Additionally, treatment for aggressive behavior can significantly reduce the harmful effects that would otherwise ensue if a child or adolescent does not receive care for this type of problem. Young people with belligerent behaviors have an increased likelihood for interaction with the legal system and disciplinary action at school if aggressive tendencies remain. The first step towards avoiding these effects is to consider and seek an evaluation from a mental health professional so that appropriate and effective care can be recommended. During the evaluation stage of the treatment-seeking process, a preliminary diagnosis can be decided and treatment options can be discussed in terms of what type of treatment will afford a youth with the greatest likelihood for successful treatment outcomes.

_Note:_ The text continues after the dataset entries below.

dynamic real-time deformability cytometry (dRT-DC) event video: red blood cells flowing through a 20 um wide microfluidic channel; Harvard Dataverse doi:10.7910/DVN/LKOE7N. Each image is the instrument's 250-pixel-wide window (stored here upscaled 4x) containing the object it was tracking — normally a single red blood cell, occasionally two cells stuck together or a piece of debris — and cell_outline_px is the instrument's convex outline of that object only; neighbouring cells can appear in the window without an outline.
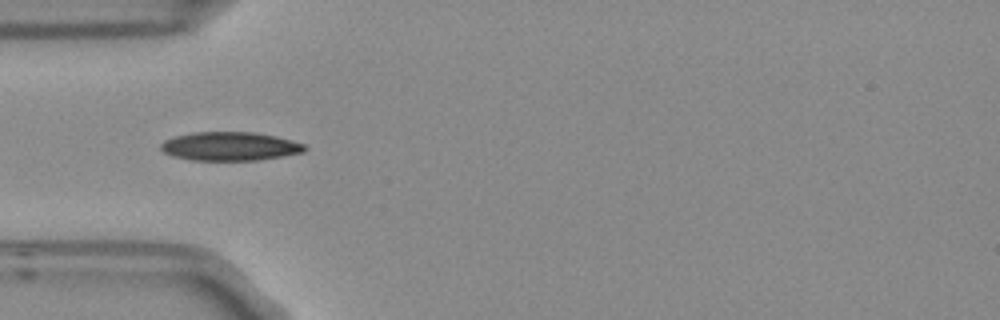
{"species": "Egyptian fruit bat (a non-hibernating species)", "species_latin": "Rousettus aegyptiacus", "temperature_condition": "room temperature", "stored_images_in_passage": 5, "camera_frame_rate_fps": 3000, "um_per_image_px": 0.085, "frame": {"image": 1, "passage_image": 3, "time_ms": 0.667, "image_size_px": [1000, 320], "cell_outline_px": [[308, 148], [304, 152], [256, 160], [192, 160], [172, 156], [164, 152], [160, 148], [160, 144], [164, 140], [176, 136], [192, 132], [256, 132], [276, 136], [304, 144]], "centroid_in_image_um": [19.53, 12.43], "position_along_channel_um": 65.5, "area_um2": 23.99}}
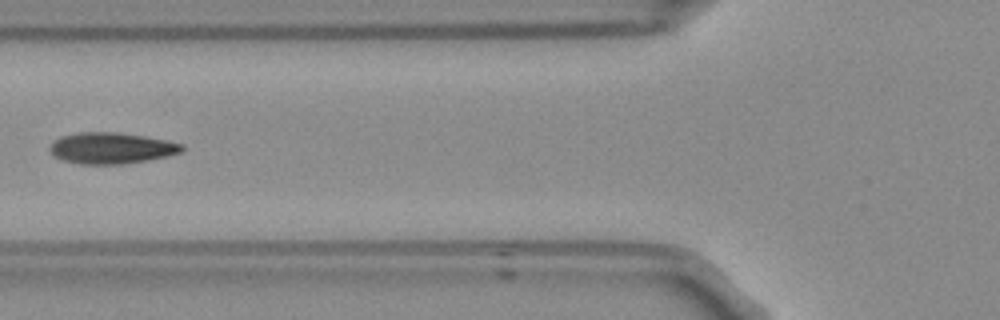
{"frame": {"image": 2, "passage_image": 4, "time_ms": 1.0, "image_size_px": [1000, 320], "cell_outline_px": [[184, 148], [180, 152], [164, 156], [144, 160], [120, 164], [80, 164], [64, 160], [52, 156], [48, 148], [60, 136], [80, 132], [116, 132], [144, 136], [184, 144]], "centroid_in_image_um": [9.41, 12.58], "position_along_channel_um": 116.4, "area_um2": 23.7}}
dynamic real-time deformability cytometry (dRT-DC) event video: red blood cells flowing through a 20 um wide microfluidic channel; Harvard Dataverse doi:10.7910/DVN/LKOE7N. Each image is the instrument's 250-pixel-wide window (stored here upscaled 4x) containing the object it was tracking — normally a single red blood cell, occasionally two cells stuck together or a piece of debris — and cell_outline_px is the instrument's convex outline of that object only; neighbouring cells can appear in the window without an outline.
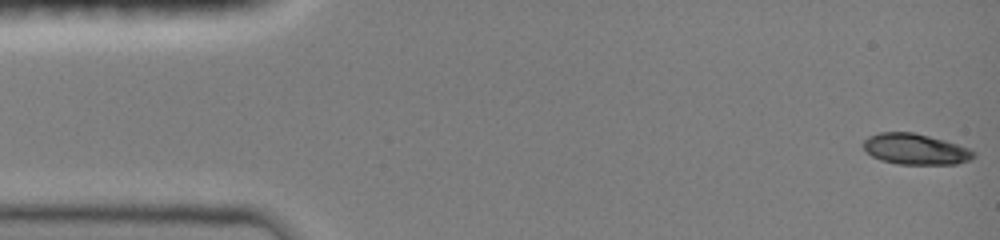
{"species": "common noctule bat (a hibernating species)", "species_latin": "Nyctalus noctula", "temperature_condition": "room temperature", "stored_images_in_passage": 47, "camera_frame_rate_fps": 3000, "um_per_image_px": 0.085, "animal": {"sex": "female", "body_mass_g": 19.0, "forearm_length_mm": 51.5}, "frame": {"image": 1, "passage_image": 1, "time_ms": 0.0, "image_size_px": [1000, 240], "cell_outline_px": [[976, 156], [968, 160], [956, 164], [896, 164], [880, 160], [872, 156], [864, 148], [864, 140], [868, 136], [880, 132], [912, 132], [944, 140], [968, 148], [976, 152]], "centroid_in_image_um": [77.8, 12.68], "position_along_channel_um": 7.2, "area_um2": 19.71}}
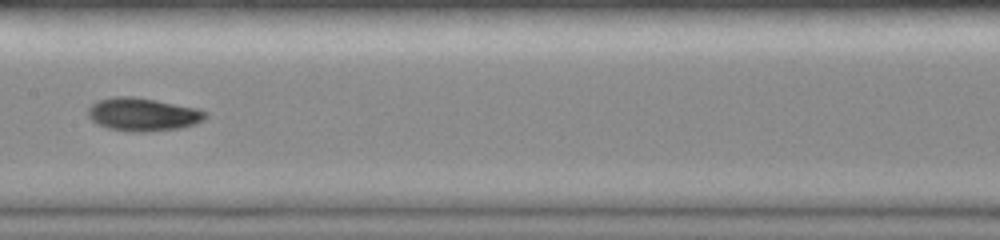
{"frame": {"image": 2, "passage_image": 24, "time_ms": 7.667, "image_size_px": [1000, 240], "cell_outline_px": [[208, 116], [204, 120], [196, 124], [180, 128], [148, 132], [132, 132], [108, 128], [92, 120], [88, 116], [88, 108], [92, 104], [100, 100], [112, 96], [132, 96], [156, 100], [196, 108], [208, 112]], "centroid_in_image_um": [12.18, 9.73], "position_along_channel_um": 195.2, "area_um2": 22.72}}
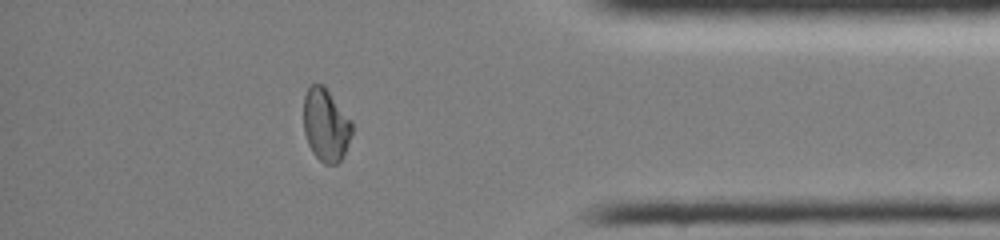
{"frame": {"image": 3, "passage_image": 41, "time_ms": 13.333, "image_size_px": [1000, 240], "cell_outline_px": [[352, 132], [344, 152], [340, 160], [336, 164], [324, 164], [312, 152], [308, 144], [304, 132], [304, 96], [308, 88], [312, 84], [324, 84], [352, 120]], "centroid_in_image_um": [27.69, 10.59], "position_along_channel_um": 407.5, "area_um2": 20.52}, "authors_computed_cell_mechanics": {"area_um2": 20.8658, "velocity_mm_per_s": 4.0316, "shape_relaxation_time_tau1_ms": 7.6911, "shape_relaxation_time_tau2_ms": 2.9097, "deformation_change_tau1": 0.2356, "deformation_change_tau2": 0.0483}}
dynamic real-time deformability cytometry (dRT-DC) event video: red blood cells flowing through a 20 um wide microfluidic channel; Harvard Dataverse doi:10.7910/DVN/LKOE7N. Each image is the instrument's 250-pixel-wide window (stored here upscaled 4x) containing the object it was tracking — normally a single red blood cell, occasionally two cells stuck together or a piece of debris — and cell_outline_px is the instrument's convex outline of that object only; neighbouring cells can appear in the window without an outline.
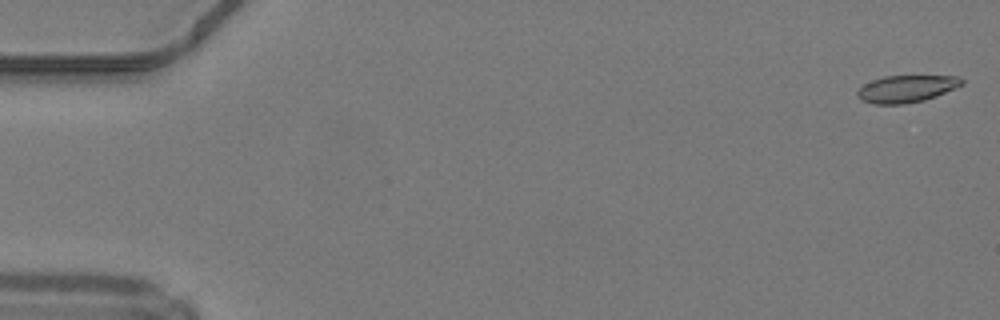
{"species": "common noctule bat (a hibernating species)", "species_latin": "Nyctalus noctula", "temperature_condition": "warm", "stored_images_in_passage": 48, "camera_frame_rate_fps": 3000, "um_per_image_px": 0.085, "animal": {"sex": "male", "body_mass_g": 19.2, "forearm_length_mm": 51.8}, "frame": {"image": 1, "passage_image": 1, "time_ms": 0.0, "image_size_px": [1000, 320], "cell_outline_px": [[964, 84], [936, 96], [924, 100], [904, 104], [872, 104], [860, 100], [856, 96], [856, 92], [864, 84], [872, 80], [884, 76], [960, 76], [964, 80]], "centroid_in_image_um": [77.03, 7.55], "position_along_channel_um": 8.0, "area_um2": 16.59}}
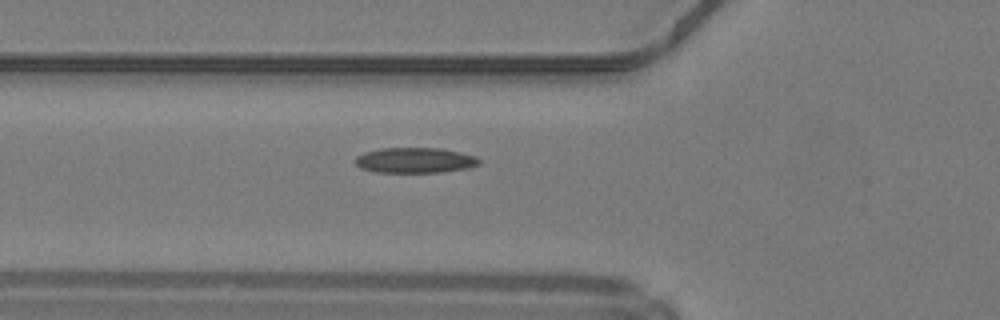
{"frame": {"image": 2, "passage_image": 18, "time_ms": 5.667, "image_size_px": [1000, 320], "cell_outline_px": [[480, 164], [472, 168], [444, 172], [376, 172], [360, 168], [356, 164], [356, 156], [364, 152], [380, 148], [440, 148], [460, 152], [476, 156], [480, 160]], "centroid_in_image_um": [35.31, 13.62], "position_along_channel_um": 90.5, "area_um2": 18.5}}
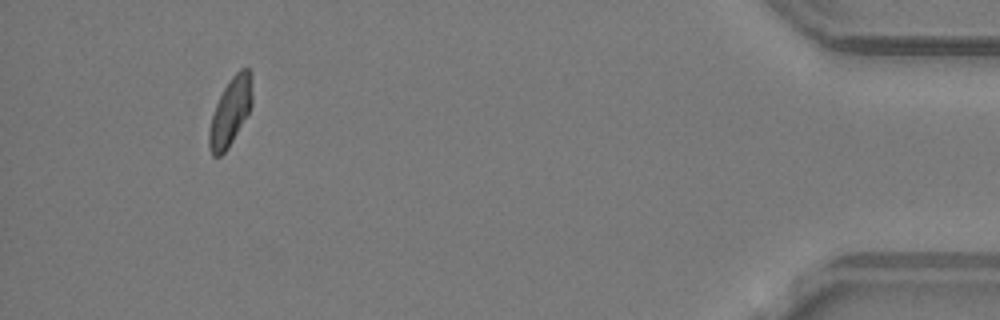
{"frame": {"image": 3, "passage_image": 46, "time_ms": 15.0, "image_size_px": [1000, 320], "cell_outline_px": [[252, 104], [248, 112], [228, 148], [220, 156], [212, 156], [208, 144], [208, 132], [212, 116], [216, 104], [224, 88], [232, 76], [240, 68], [248, 68], [252, 72]], "centroid_in_image_um": [19.58, 9.47], "position_along_channel_um": 415.6, "area_um2": 16.88}, "authors_computed_cell_mechanics": {"area_um2": 17.6001, "velocity_mm_per_s": 4.2433, "shape_relaxation_time_tau1_ms": null, "shape_relaxation_time_tau2_ms": 10.6067, "deformation_change_tau1": null, "deformation_change_tau2": 0.1579}}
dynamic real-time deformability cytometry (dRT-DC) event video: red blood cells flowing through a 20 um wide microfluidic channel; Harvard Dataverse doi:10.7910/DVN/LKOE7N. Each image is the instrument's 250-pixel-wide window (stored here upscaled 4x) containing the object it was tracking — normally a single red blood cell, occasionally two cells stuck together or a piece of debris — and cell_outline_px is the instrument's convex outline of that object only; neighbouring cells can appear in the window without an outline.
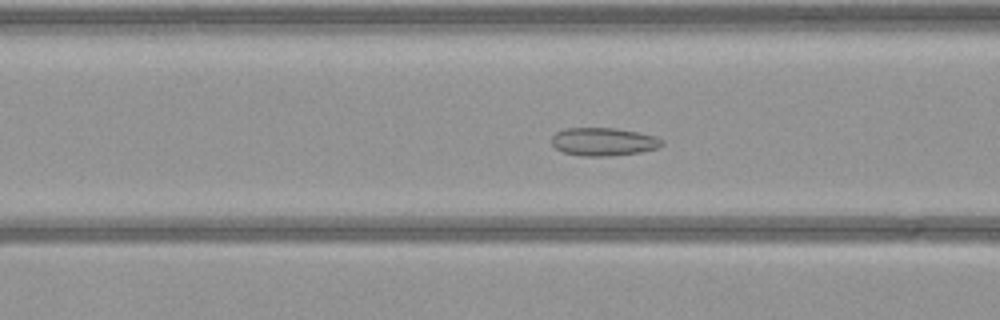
{"species": "common noctule bat (a hibernating species)", "species_latin": "Nyctalus noctula", "temperature_condition": "warm", "stored_images_in_passage": 54, "camera_frame_rate_fps": 3000, "um_per_image_px": 0.085, "animal": {"sex": "female", "body_mass_g": 21.9}, "frame": {"image": 1, "passage_image": 21, "time_ms": 6.667, "image_size_px": [1000, 320], "cell_outline_px": [[664, 144], [656, 148], [640, 152], [608, 156], [584, 156], [564, 152], [556, 148], [552, 144], [552, 136], [556, 132], [568, 128], [616, 128], [640, 132], [656, 136], [664, 140]], "centroid_in_image_um": [51.33, 12.04], "position_along_channel_um": 115.3, "area_um2": 18.03}}
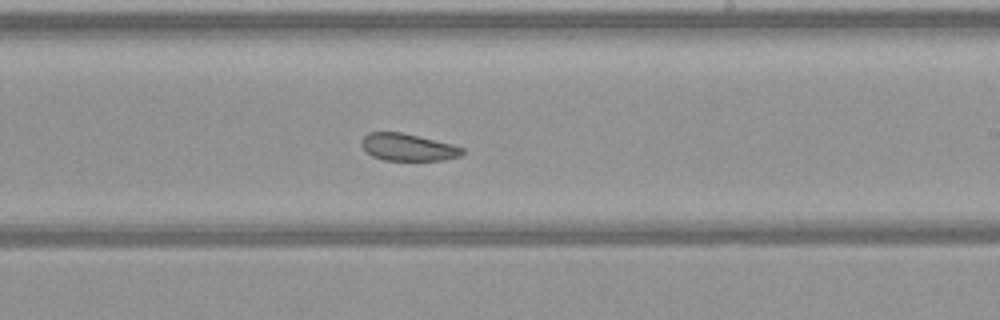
{"frame": {"image": 2, "passage_image": 32, "time_ms": 10.333, "image_size_px": [1000, 320], "cell_outline_px": [[464, 152], [460, 156], [444, 160], [384, 160], [372, 156], [360, 144], [360, 140], [368, 132], [400, 132], [452, 144], [464, 148]], "centroid_in_image_um": [34.66, 12.51], "position_along_channel_um": 254.3, "area_um2": 15.9}}
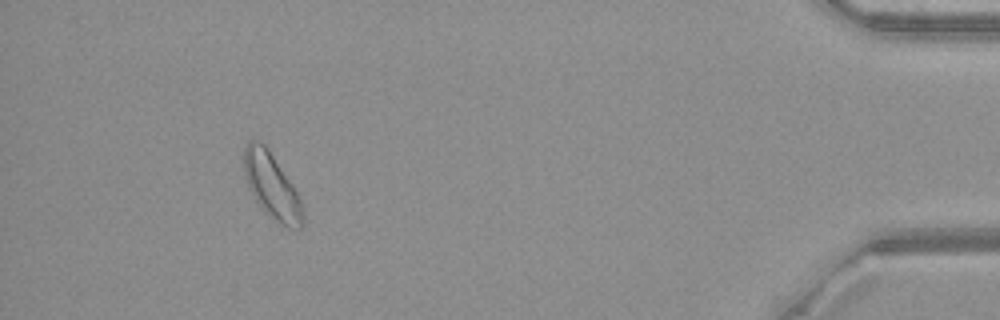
{"frame": {"image": 3, "passage_image": 50, "time_ms": 16.333, "image_size_px": [1000, 320], "cell_outline_px": [[304, 224], [300, 228], [288, 228], [272, 220], [264, 212], [256, 200], [244, 176], [244, 148], [248, 140], [260, 140], [268, 148], [292, 184], [300, 200]], "centroid_in_image_um": [23.08, 15.81], "position_along_channel_um": 412.1, "area_um2": 22.25}}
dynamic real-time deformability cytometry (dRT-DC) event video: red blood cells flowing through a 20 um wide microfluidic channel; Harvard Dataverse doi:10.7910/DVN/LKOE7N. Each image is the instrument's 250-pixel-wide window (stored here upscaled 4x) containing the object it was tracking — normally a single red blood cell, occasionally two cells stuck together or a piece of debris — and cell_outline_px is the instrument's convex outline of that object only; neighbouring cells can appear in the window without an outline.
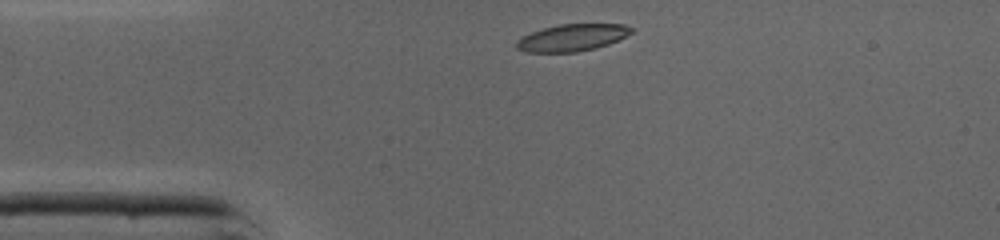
{"species": "common noctule bat (a hibernating species)", "species_latin": "Nyctalus noctula", "temperature_condition": "cold", "stored_images_in_passage": 29, "camera_frame_rate_fps": 3000, "um_per_image_px": 0.085, "animal": {"sex": "male", "body_mass_g": 19.0, "forearm_length_mm": 50.8}, "frame": {"image": 1, "passage_image": 1, "time_ms": 0.0, "image_size_px": [1000, 240], "cell_outline_px": [[636, 28], [632, 32], [608, 44], [596, 48], [576, 52], [524, 52], [516, 48], [516, 40], [532, 32], [544, 28], [560, 24], [624, 24]], "centroid_in_image_um": [48.63, 3.2], "position_along_channel_um": 36.4, "area_um2": 17.98}}
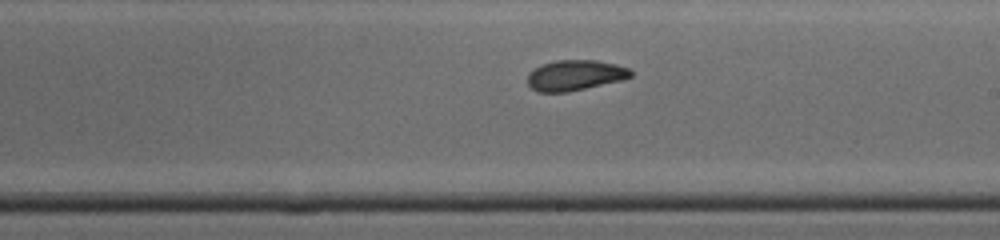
{"frame": {"image": 2, "passage_image": 17, "time_ms": 5.333, "image_size_px": [1000, 240], "cell_outline_px": [[632, 76], [624, 80], [568, 92], [540, 92], [532, 88], [528, 84], [528, 72], [540, 64], [556, 60], [596, 60], [616, 64], [628, 68], [632, 72]], "centroid_in_image_um": [48.88, 6.39], "position_along_channel_um": 240.1, "area_um2": 18.5}}
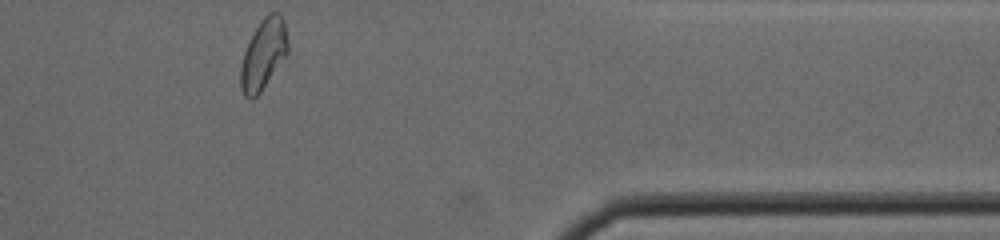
{"frame": {"image": 3, "passage_image": 29, "time_ms": 9.333, "image_size_px": [1000, 240], "cell_outline_px": [[288, 52], [260, 92], [252, 100], [244, 96], [240, 88], [240, 68], [244, 52], [252, 32], [260, 20], [268, 12], [280, 12], [284, 20], [288, 44]], "centroid_in_image_um": [22.37, 4.58], "position_along_channel_um": 389.0, "area_um2": 19.42}, "authors_computed_cell_mechanics": {"area_um2": 18.6694, "velocity_mm_per_s": 4.3357, "shape_relaxation_time_tau1_ms": null, "shape_relaxation_time_tau2_ms": 1.9028, "deformation_change_tau1": null, "deformation_change_tau2": 0.0715}}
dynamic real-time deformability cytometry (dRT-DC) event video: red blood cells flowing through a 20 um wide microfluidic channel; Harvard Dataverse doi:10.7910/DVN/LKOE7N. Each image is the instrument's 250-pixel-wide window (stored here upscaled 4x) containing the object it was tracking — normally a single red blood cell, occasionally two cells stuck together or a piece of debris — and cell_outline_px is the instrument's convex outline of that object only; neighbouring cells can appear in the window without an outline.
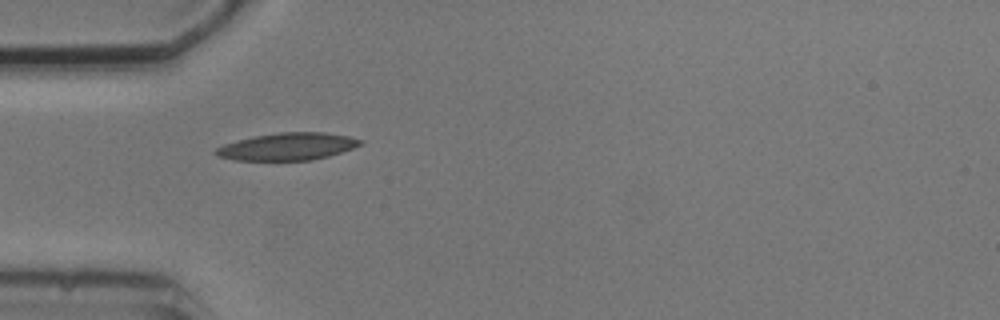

One such treatment option that has proven effectiveness in helping youth learn to manage aggressive tendencies is residential treatment. Within this type of treatment setting, youth are able to receive ongoing support from professionals who are trained to provide care for young people who are overtly aggressive. These professionals are also able to intervene at a moment’s notice should a violent outburst occur and have the time to help youth process why such behavior is not appropriate. Additionally, children and adolescents who partake in residential treatment can receive care for any existing mental health condition that may be causing aggressive behaviors. Psychiatrists are also on hand in residential treatment and can recommend and prescribe medications if it is deemed necessary for a youth’s care. Lastly, given the secure setting that is part of residential care, young people who display aggressive behaviors have a safe place to process their thoughts and practice newly learned coping skills that can ultimately be of service long after treatment is complete.